We recognize the rule that, as between the two of them, a creditor receiving payments from his debtor, without any direction as to their application, may apply them to any legal debt, secured or unsecured, which he holds against his debtor. Straub v. Chemical Bank, Ky.App., 608 S.W.2d 71 (1980). But where a third-party creditor executes a subordination agreement in favor of said creditor, the latter has an implied duty under equitable principles to apply the payment it receives from the debtor in a manner which does not prejudice the third-party creditor's subordinated security interest.
In McNeely, supra, 102 S.W.2d at 392, we stated that
... where neither debtor nor creditor has applied the payment made, the court, in making the application, should exercise a sound discretion according to equitable principles so as to effectuate justice according to the equities of the case. (Citation omitted.) This rule is particularly applicable where the equities of a third person are involved. In such cases the court will apply the payments as may seem reasonable and just according to the rights of all parties involved. (Citations omitted.)
Equity requires the Bank to effectuate justice according to the understanding of the parties as represented by the subordination agreement. That being so, equity recognizes as done that which ought to be done, and the judgment has the practical effect of conforming it. Bowen v. Frazier, Ky., 444 S.W.2d 728 (1969).
The decisions of the Court of Appeals and Montgomery Circuit Court are reversed and the matter is remanded to the trial court. The proceeds of the foreclosure sale shall be distributed in accordance with this decision.
STEPHENS, C.J., and COMBS, LAMBERT, LEIBSON and REYNOLDS, JJ., concur.

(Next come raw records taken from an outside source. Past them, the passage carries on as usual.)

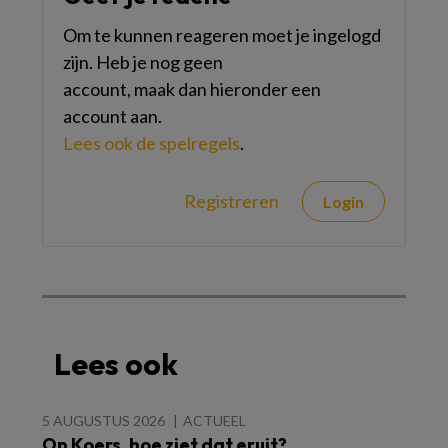
Om te kunnen reageren moet je ingelogd
zijn. Heb je nog geen
account, maak dan hieronder een
account aan.
Lees ook de spelregels
.
Registreren
Login
Lees ook
5 AUGUSTUS 2026
ACTUEEL
Op Koers, hoe ziet dat eruit?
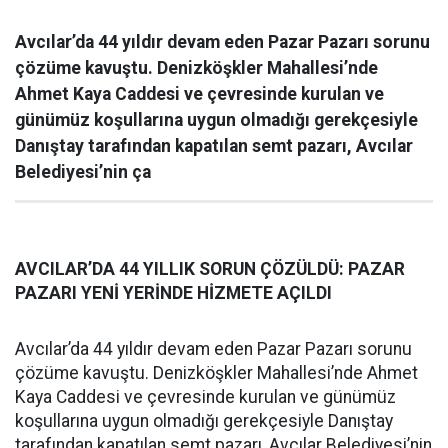
Avcılar’da 44 yıldır devam eden Pazar Pazarı sorunu
çözüme kavuştu. Denizköşkler Mahallesi’nde
Ahmet Kaya Caddesi ve çevresinde kurulan ve
günümüz koşullarına uygun olmadığı gerekçesiyle
Danıştay tarafından kapatılan semt pazarı, Avcılar
Belediyesi’nin ça
AVCILAR’DA 44 YILLIK SORUN ÇÖZÜLDÜ: PAZAR
PAZARI YENİ YERİNDE HİZMETE AÇILDI
Avcılar’da 44 yıldır devam eden Pazar Pazarı sorunu
çözüme kavuştu. Denizköşkler Mahallesi’nde Ahmet
Kaya Caddesi ve çevresinde kurulan ve günümüz
koşullarına uygun olmadığı gerekçesiyle Danıştay
tarafından kapatılan semt pazarı, Avcılar Belediyesi’nin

WINTERSHEIMER, J., dissents by separate opinion.
WINTERSHEIMER, Justice, dissenting.
I respectfully dissent from the majority opinion because I do not believe the subordination agreement requires the interpretation placed on it by the majority and the doctrine of equitable subrogation is not applicable. If this case is to be reversed and remanded, I believe that the most that should be required is a vacation of the summary judgment and a remand for a determination of the allegedly ambiguous phrase.
The subordination agreement does not make any provision about the application of payments. There is no reference to any preexisting indebtedness, nor a limitation on the total indebtedness. The existing law expressed in Martuscelli v. Planters Bank & Trust Co., Ky.App., 705 S.W.2d 938 (1986) is at variance with the conclusion reached by the majority opinion. There is no clear evidence of fraud or overreaching, and there is no basis to insert into the agreement conditions which could have been stated in the original agreement.
Equitable subrogation has been limited to situations where it is necessary to avoid unjust enrichment. See United Pacific Ins. Co. v. First National Bank, Ky., 457 S.W.2d 833 (1970). Reliance on McNeely, supra, is inappropriate because there was no assignment of the first mortgage, nor any agreement by the second mortgagee to subordinate his security. It is not the function of this Court to change obligations of contract which the parties have made, nor to add a condition which was not written into the original contract. White v. Winchester Land Development Corp., Ky. App., 584 S.W.2d 56 (1979).
I believe the circuit judge and the Court of Appeals have correctly analyzed the language of the subordination agreement, and I would not disturb their decision.